The white-label suite will help by allowing artists to get assistance and exposure from their galleries, and to stay close to their collecting audience. The galleries and museums using the LiveArtX platform to create their own marketplaces also can tap into the wider LiveArtX community.

That’s a potentially huge audience. Last week, LiveArtX distributed 10,000 $ART tokens, a so-called utility token, that gives holders exclusive access to art, events, and a role in curating the platform. More than 780,000 signed up for a chance at getting the tokens, which were randomly generated. The token also gives holders membership in the LiveArt decentralized autonomous organization, or DAO, giving them a say in the site’s governance. 

The first group of NFTs dropped on LiveArtX were by the artist
Gianni Arone
who goes by the tag LOVEBEING. Arone’s difficult life story was the subject of an HBO documentary, and his art, via LOVEBEING “is more of a way to create an amalgamation of references—a system of expression—than it is an alter-ego or pseudonym,” according to LiveArt. 

Any collector who buys three LOVEBEING character NFTs also receives a unique physical print.

While the token was created to serve the NFT platform,
Marisa Kayyem,
the former director of education at Christie’s who is now LiveArt’s chief curator and head of its crypto efforts, says eventually the token’s use will permeate the LiveArt ecosystem of physical and digital sales. 

“The potential for it is unlimited within the art world,” Kayyem says. 

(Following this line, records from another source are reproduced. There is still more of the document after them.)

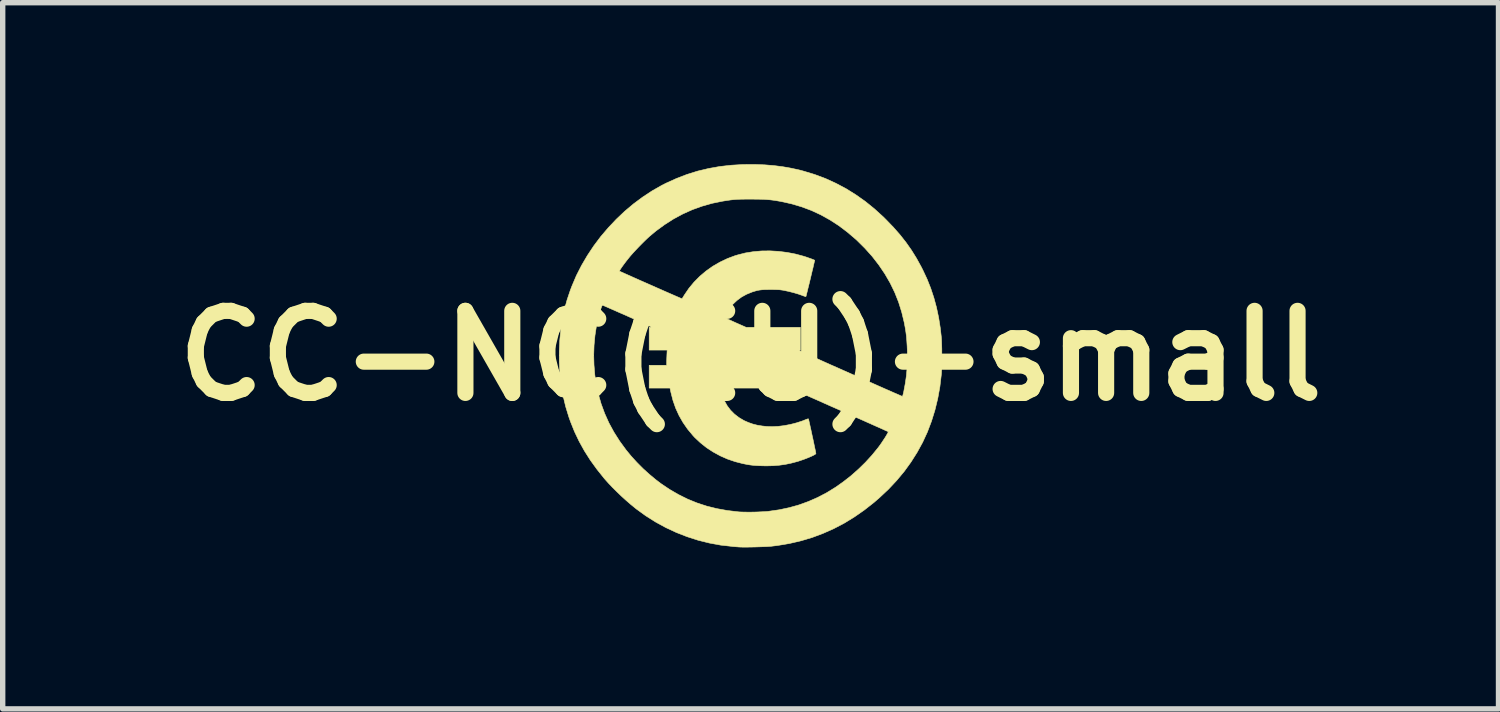
<source format=kicad_pcb>
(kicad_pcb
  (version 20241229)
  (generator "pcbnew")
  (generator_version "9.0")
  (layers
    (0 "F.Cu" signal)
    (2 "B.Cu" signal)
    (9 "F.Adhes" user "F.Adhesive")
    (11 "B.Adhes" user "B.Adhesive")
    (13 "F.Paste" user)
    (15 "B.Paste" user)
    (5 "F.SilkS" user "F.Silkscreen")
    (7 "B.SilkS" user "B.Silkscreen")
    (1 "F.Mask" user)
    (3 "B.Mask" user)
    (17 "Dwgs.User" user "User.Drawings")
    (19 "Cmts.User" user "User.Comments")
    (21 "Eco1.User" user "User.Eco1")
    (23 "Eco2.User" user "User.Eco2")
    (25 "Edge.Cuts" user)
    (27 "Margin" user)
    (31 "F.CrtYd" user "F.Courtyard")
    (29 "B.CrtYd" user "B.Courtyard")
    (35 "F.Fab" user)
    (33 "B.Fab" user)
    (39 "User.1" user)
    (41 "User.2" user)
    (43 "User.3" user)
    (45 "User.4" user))
  (footprint "CC-NC(EU)-small"
    (layer "F.Cu")
    (at 10.893 3.559)
    (property "Reference" "CC-NC(EU)-small" (at 0 0 0) (layer "F.SilkS") (effects (font (size 1.524 1.524) (thickness 0.3))))
    (attr through_hole)
    (fp_poly (pts (xy 0.262 -3.547) (xy 0.434 -3.533) (xy 0.598 -3.512) (xy 0.757 -3.484) (xy 0.915 -3.449) (xy 0.989 -3.429) (xy 1.195 -3.366) (xy 1.395 -3.291) (xy 1.587 -3.203) (xy 1.774 -3.104) (xy 1.955 -2.991) (xy 2.131 -2.867) (xy 2.301 -2.729) (xy 2.467 -2.578) (xy 2.519 -2.526) (xy 2.654 -2.386) (xy 2.776 -2.247) (xy 2.887 -2.106) (xy 2.989 -1.961) (xy 3.082 -1.811) (xy 3.169 -1.653) (xy 3.199 -1.594) (xy 3.278 -1.425) (xy 3.346 -1.254) (xy 3.404 -1.079) (xy 3.453 -0.898) (xy 3.493 -0.71) (xy 3.524 -0.514) (xy 3.543 -0.346) (xy 3.546 -0.306) (xy 3.548 -0.255) (xy 3.55 -0.195) (xy 3.552 -0.127) (xy 3.552 -0.056) (xy 3.552 0.018) (xy 3.552 0.091) (xy 3.551 0.161) (xy 3.55 0.226) (xy 3.547 0.283) (xy 3.545 0.33) (xy 3.543 0.349) (xy 3.516 0.577) (xy 3.476 0.797) (xy 3.424 1.01) (xy 3.36 1.216) (xy 3.284 1.416) (xy 3.195 1.609) (xy 3.093 1.795) (xy 2.979 1.975) (xy 2.853 2.149) (xy 2.714 2.316) (xy 2.562 2.478) (xy 2.397 2.633) (xy 2.29 2.726) (xy 2.11 2.867) (xy 1.926 2.995) (xy 1.738 3.11) (xy 1.545 3.211) (xy 1.347 3.299) (xy 1.144 3.375) (xy 0.936 3.437) (xy 0.721 3.487) (xy 0.501 3.524) (xy 0.377 3.539) (xy 0.346 3.541) (xy 0.305 3.544) (xy 0.254 3.546) (xy 0.197 3.548) (xy 0.136 3.55) (xy 0.073 3.552) (xy 0.01 3.553) (xy -0.05 3.554) (xy -0.105 3.554) (xy -0.153 3.554) (xy -0.191 3.553) (xy -0.218 3.552) (xy -0.219 3.552) (xy -0.238 3.55) (xy -0.268 3.548) (xy -0.303 3.545) (xy -0.341 3.542) (xy -0.342 3.541) (xy -0.556 3.517) (xy -0.768 3.478) (xy -0.976 3.426) (xy -1.181 3.36) (xy -1.381 3.282) (xy -1.576 3.191) (xy -1.765 3.088) (xy -1.947 2.973) (xy -2.122 2.846) (xy -2.148 2.825) (xy -2.23 2.758) (xy -2.314 2.685) (xy -2.4 2.607) (xy -2.484 2.526) (xy -2.565 2.446) (xy -2.639 2.368) (xy -2.704 2.295) (xy -2.718 2.279) (xy -2.854 2.109) (xy -2.977 1.939) (xy -3.087 1.766) (xy -3.184 1.591) (xy -3.27 1.411) (xy -3.344 1.227) (xy -3.374 1.143) (xy -3.435 0.945) (xy -3.483 0.744) (xy -3.519 0.537) (xy -3.542 0.326) (xy -3.554 0.109) (xy -3.554 -0.012) (xy -2.914 -0.012) (xy -2.909 0.172) (xy -2.894 0.353) (xy -2.871 0.515) (xy -2.83 0.706) (xy -2.777 0.891) (xy -2.711 1.071) (xy -2.632 1.247) (xy -2.539 1.418) (xy -2.433 1.585) (xy -2.314 1.748) (xy -2.217 1.866) (xy -2.113 1.98) (xy -2.001 2.093) (xy -1.883 2.2) (xy -1.763 2.3) (xy -1.666 2.374) (xy -1.504 2.483) (xy -1.338 2.579) (xy -1.169 2.663) (xy -0.994 2.734) (xy -0.814 2.793) (xy -0.628 2.839) (xy -0.434 2.874) (xy -0.233 2.898) (xy -0.212 2.9) (xy -0.172 2.902) (xy -0.121 2.903) (xy -0.061 2.904) (xy 0.004 2.904) (xy 0.071 2.903) (xy 0.138 2.901) (xy 0.201 2.898) (xy 0.259 2.895) (xy 0.307 2.892) (xy 0.332 2.889) (xy 0.529 2.861) (xy 0.718 2.821) (xy 0.9 2.77) (xy 1.076 2.706) (xy 1.247 2.631) (xy 1.415 2.543) (xy 1.577 2.443) (xy 1.722 2.341) (xy 1.865 2.229) (xy 2.003 2.107) (xy 2.133 1.98) (xy 2.254 1.848) (xy 2.364 1.713) (xy 2.387 1.683) (xy 2.415 1.644) (xy 2.443 1.603) (xy 2.47 1.562) (xy 2.496 1.523) (xy 2.518 1.487) (xy 2.536 1.456) (xy 2.549 1.432) (xy 2.556 1.416) (xy 2.556 1.41) (xy 2.549 1.407) (xy 2.53 1.398) (xy 2.498 1.384) (xy 2.455 1.364) (xy 2.402 1.34) (xy 2.338 1.312) (xy 2.264 1.279) (xy 2.181 1.242) (xy 2.09 1.201) (xy 1.99 1.157) (xy 1.882 1.109) (xy 1.767 1.058) (xy 1.646 1.004) (xy 1.518 0.948) (xy 1.385 0.889) (xy 1.247 0.827) (xy 1.104 0.764) (xy 0.957 0.699) (xy 0.858 0.656) (xy 0.731 0.6) (xy -0.566 0.6) (xy -0.561 0.624) (xy -0.554 0.653) (xy -0.543 0.69) (xy -0.528 0.733) (xy -0.512 0.776) (xy -0.496 0.815) (xy -0.486 0.836) (xy -0.435 0.928) (xy -0.372 1.011) (xy -0.299 1.084) (xy -0.216 1.148) (xy -0.123 1.203) (xy -0.117 1.206) (xy -0.039 1.24) (xy 0.04 1.268) (xy 0.123 1.289) (xy 0.214 1.304) (xy 0.3 1.313) (xy 0.402 1.316) (xy 0.511 1.311) (xy 0.625 1.297) (xy 0.74 1.275) (xy 0.853 1.246) (xy 0.961 1.211) (xy 1.008 1.192) (xy 1.041 1.179) (xy 1.063 1.172) (xy 1.075 1.172) (xy 1.076 1.173) (xy 1.078 1.183) (xy 1.083 1.204) (xy 1.09 1.236) (xy 1.099 1.276) (xy 1.109 1.323) (xy 1.121 1.376) (xy 1.133 1.432) (xy 1.145 1.489) (xy 1.158 1.547) (xy 1.17 1.604) (xy 1.181 1.657) (xy 1.191 1.705) (xy 1.2 1.747) (xy 1.207 1.78) (xy 1.211 1.804) (xy 1.213 1.816) (xy 1.214 1.816) (xy 1.207 1.825) (xy 1.189 1.837) (xy 1.161 1.852) (xy 1.125 1.869) (xy 1.083 1.887) (xy 1.036 1.906) (xy 0.986 1.925) (xy 0.936 1.942) (xy 0.886 1.959) (xy 0.865 1.965) (xy 0.751 1.995) (xy 0.641 2.018) (xy 0.531 2.033) (xy 0.418 2.042) (xy 0.298 2.045) (xy 0.236 2.044) (xy 0.166 2.042) (xy 0.105 2.039) (xy 0.051 2.035) (xy 0.000027 2.029) (xy -0.052 2.021) (xy -0.109 2.01) (xy -0.144 2.003) (xy -0.288 1.966) (xy -0.429 1.918) (xy -0.565 1.858) (xy -0.695 1.787) (xy -0.818 1.707) (xy -0.931 1.617) (xy -1.035 1.52) (xy -1.07 1.482) (xy -1.17 1.362) (xy -1.256 1.238) (xy -1.33 1.108) (xy -1.392 0.972) (xy -1.442 0.829) (xy -1.481 0.677) (xy -1.489 0.64) (xy -1.497 0.6) (xy -1.884 0.6) (xy -1.884 0.176) (xy -1.559 0.176) (xy -1.559 0.136) (xy -1.559 0.113) (xy -1.558 0.081) (xy -1.557 0.043) (xy -1.555 0.002) (xy -1.555 -0.005) (xy -1.55 -0.106) (xy -1.884 -0.106) (xy -1.884 -0.528) (xy -1.855 -0.531) (xy -1.85 -0.531) (xy -1.848 -0.533) (xy -1.851 -0.536) (xy -1.858 -0.541) (xy -1.871 -0.549) (xy -1.89 -0.558) (xy -1.916 -0.571) (xy -1.95 -0.587) (xy -1.994 -0.606) (xy -2.046 -0.63) (xy -2.109 -0.658) (xy -2.184 -0.691) (xy -2.27 -0.729) (xy -2.283 -0.735) (xy -2.359 -0.769) (xy -2.431 -0.8) (xy -2.499 -0.83) (xy -2.56 -0.857) (xy -2.615 -0.881) (xy -2.662 -0.902) (xy -2.7 -0.918) (xy -2.728 -0.931) (xy -2.746 -0.938) (xy -2.75 -0.94) (xy -2.757 -0.934) (xy -2.766 -0.917) (xy -2.776 -0.889) (xy -2.788 -0.852) (xy -2.802 -0.809) (xy -2.815 -0.76) (xy -2.829 -0.708) (xy -2.842 -0.654) (xy -2.854 -0.599) (xy -2.864 -0.55) (xy -2.891 -0.376) (xy -2.908 -0.196) (xy -2.914 -0.012) (xy -3.554 -0.012) (xy -3.554 -0.081) (xy -3.545 -0.286) (xy -3.526 -0.482) (xy -3.498 -0.672) (xy -3.459 -0.857) (xy -3.409 -1.039) (xy -3.348 -1.22) (xy -3.318 -1.298) (xy -3.236 -1.491) (xy -3.194 -1.573) (xy -2.436 -1.573) (xy -2.429 -1.569) (xy -2.41 -1.56) (xy -2.38 -1.547) (xy -2.341 -1.529) (xy -2.294 -1.508) (xy -2.239 -1.484) (xy -2.178 -1.456) (xy -2.112 -1.427) (xy -2.043 -1.396) (xy -1.97 -1.364) (xy -1.895 -1.331) (xy -1.82 -1.298) (xy -1.746 -1.265) (xy -1.673 -1.233) (xy -1.603 -1.202) (xy -1.537 -1.173) (xy -1.475 -1.146) (xy -1.42 -1.122) (xy -1.372 -1.101) (xy -1.332 -1.084) (xy -1.302 -1.071) (xy -1.282 -1.063) (xy -1.274 -1.06) (xy -1.274 -1.06) (xy -1.27 -1.066) (xy -1.259 -1.082) (xy -1.245 -1.105) (xy -1.231 -1.128) (xy -1.146 -1.253) (xy -1.05 -1.369) (xy -0.944 -1.476) (xy -0.828 -1.574) (xy -0.704 -1.662) (xy -0.571 -1.739) (xy -0.431 -1.806) (xy -0.284 -1.861) (xy -0.246 -1.872) (xy -0.103 -1.909) (xy 0.046 -1.933) (xy 0.2 -1.947) (xy 0.358 -1.949) (xy 0.518 -1.94) (xy 0.678 -1.92) (xy 0.838 -1.889) (xy 0.979 -1.851) (xy 1.008 -1.842) (xy 1.042 -1.831) (xy 1.078 -1.818) (xy 1.113 -1.806) (xy 1.145 -1.794) (xy 1.17 -1.784) (xy 1.186 -1.777) (xy 1.191 -1.774) (xy 1.19 -1.768) (xy 1.185 -1.749) (xy 1.178 -1.719) (xy 1.169 -1.681) (xy 1.159 -1.635) (xy 1.146 -1.584) (xy 1.133 -1.528) (xy 1.119 -1.47) (xy 1.105 -1.411) (xy 1.091 -1.353) (xy 1.077 -1.297) (xy 1.064 -1.245) (xy 1.053 -1.199) (xy 1.043 -1.159) (xy 1.036 -1.129) (xy 1.03 -1.108) (xy 1.028 -1.1) (xy 1.021 -1.1) (xy 1.004 -1.105) (xy 0.98 -1.113) (xy 0.963 -1.12) (xy 0.886 -1.147) (xy 0.801 -1.172) (xy 0.711 -1.195) (xy 0.636 -1.211) (xy 0.602 -1.218) (xy 0.573 -1.222) (xy 0.544 -1.226) (xy 0.514 -1.228) (xy 0.479 -1.229) (xy 0.436 -1.23) (xy 0.381 -1.231) (xy 0.377 -1.231) (xy 0.311 -1.23) (xy 0.256 -1.229) (xy 0.209 -1.226) (xy 0.167 -1.221) (xy 0.127 -1.214) (xy 0.087 -1.203) (xy 0.044 -1.19) (xy 0.026 -1.184) (xy -0.075 -1.143) (xy -0.169 -1.091) (xy -0.255 -1.027) (xy -0.332 -0.954) (xy -0.399 -0.872) (xy -0.455 -0.782) (xy -0.468 -0.758) (xy -0.478 -0.735) (xy -0.485 -0.718) (xy -0.486 -0.71) (xy -0.486 -0.709) (xy -0.479 -0.706) (xy -0.46 -0.697) (xy -0.432 -0.684) (xy -0.396 -0.668) (xy -0.353 -0.649) (xy -0.305 -0.627) (xy -0.283 -0.617) (xy -0.084 -0.529) (xy 0.924 -0.529) (xy 0.924 -0.107) (xy 0.902 -0.105) (xy 0.901 -0.103) (xy 0.907 -0.099) (xy 0.918 -0.093) (xy 0.936 -0.083) (xy 0.961 -0.071) (xy 0.994 -0.056) (xy 1.035 -0.036) (xy 1.085 -0.014) (xy 1.144 0.013) (xy 1.213 0.044) (xy 1.291 0.079) (xy 1.38 0.119) (xy 1.48 0.164) (xy 1.592 0.213) (xy 1.715 0.268) (xy 1.846 0.326) (xy 1.956 0.375) (xy 2.063 0.422) (xy 2.166 0.468) (xy 2.265 0.511) (xy 2.357 0.552) (xy 2.443 0.59) (xy 2.522 0.625) (xy 2.594 0.656) (xy 2.656 0.684) (xy 2.71 0.707) (xy 2.754 0.726) (xy 2.787 0.741) (xy 2.809 0.75) (xy 2.818 0.754) (xy 2.819 0.754) (xy 2.823 0.748) (xy 2.829 0.731) (xy 2.836 0.704) (xy 2.844 0.672) (xy 2.845 0.665) (xy 2.873 0.516) (xy 2.894 0.372) (xy 2.907 0.228) (xy 2.912 0.081) (xy 2.912 -0.074) (xy 2.908 -0.178) (xy 2.902 -0.272) (xy 2.895 -0.36) (xy 2.884 -0.445) (xy 2.87 -0.532) (xy 2.853 -0.621) (xy 2.807 -0.812) (xy 2.749 -0.997) (xy 2.677 -1.178) (xy 2.592 -1.353) (xy 2.494 -1.522) (xy 2.383 -1.686) (xy 2.26 -1.845) (xy 2.123 -1.998) (xy 1.974 -2.146) (xy 1.954 -2.164) (xy 1.798 -2.297) (xy 1.638 -2.418) (xy 1.474 -2.524) (xy 1.305 -2.618) (xy 1.131 -2.699) (xy 0.952 -2.766) (xy 0.767 -2.821) (xy 0.614 -2.856) (xy 0.544 -2.87) (xy 0.48 -2.881) (xy 0.421 -2.89) (xy 0.363 -2.897) (xy 0.305 -2.902) (xy 0.243 -2.906) (xy 0.175 -2.908) (xy 0.098 -2.909) (xy 0.01 -2.91) (xy 0.004 -2.91) (xy -0.073 -2.91) (xy -0.139 -2.909) (xy -0.195 -2.908) (xy -0.244 -2.906) (xy -0.289 -2.903) (xy -0.333 -2.899) (xy -0.377 -2.894) (xy -0.424 -2.887) (xy -0.477 -2.879) (xy -0.526 -2.871) (xy -0.716 -2.832) (xy -0.902 -2.779) (xy -1.083 -2.714) (xy -1.259 -2.635) (xy -1.43 -2.543) (xy -1.595 -2.438) (xy -1.755 -2.321) (xy -1.875 -2.221) (xy -1.919 -2.181) (xy -1.97 -2.132) (xy -2.024 -2.078) (xy -2.079 -2.022) (xy -2.133 -1.965) (xy -2.184 -1.91) (xy -2.227 -1.861) (xy -2.245 -1.84) (xy -2.277 -1.8) (xy -2.309 -1.76) (xy -2.34 -1.719) (xy -2.368 -1.681) (xy -2.393 -1.646) (xy -2.413 -1.616) (xy -2.428 -1.593) (xy -2.436 -1.578) (xy -2.436 -1.573) (xy -3.194 -1.573) (xy -3.14 -1.679) (xy -3.032 -1.863) (xy -2.913 -2.042) (xy -2.784 -2.214) (xy -2.644 -2.378) (xy -2.496 -2.535) (xy -2.34 -2.683) (xy -2.176 -2.821) (xy -2.005 -2.948) (xy -1.829 -3.064) (xy -1.648 -3.167) (xy -1.563 -3.21) (xy -1.372 -3.296) (xy -1.179 -3.37) (xy -0.982 -3.431) (xy -0.781 -3.479) (xy -0.574 -3.516) (xy -0.361 -3.54) (xy -0.142 -3.553) (xy 0.081 -3.554) (xy 0.262 -3.547)) (stroke (width 0.01) (type solid)) (fill yes) (layer "F.SilkS")))
  (gr_rect
    (start -3 -3)
    (end 24.786 10.118)
    (stroke (width 0.1) (type default))
    (fill no)
    (layer "Edge.Cuts")))
</source>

While Petterson understands the traditional art world’s hesitancy in approaching NFTs, he says these digital assets provide a way for artists, galleries, and other conventional participants to expand their audiences. He views this crypto-based world a bit like social media, which many avoided at the expense of creating a larger audience for their work. 

“We don’t know where this is going, but sitting on the fence doing nothing means someone else can step in and define the rules and define the criteria for what might be perceived as quality in the future,” Petterson says.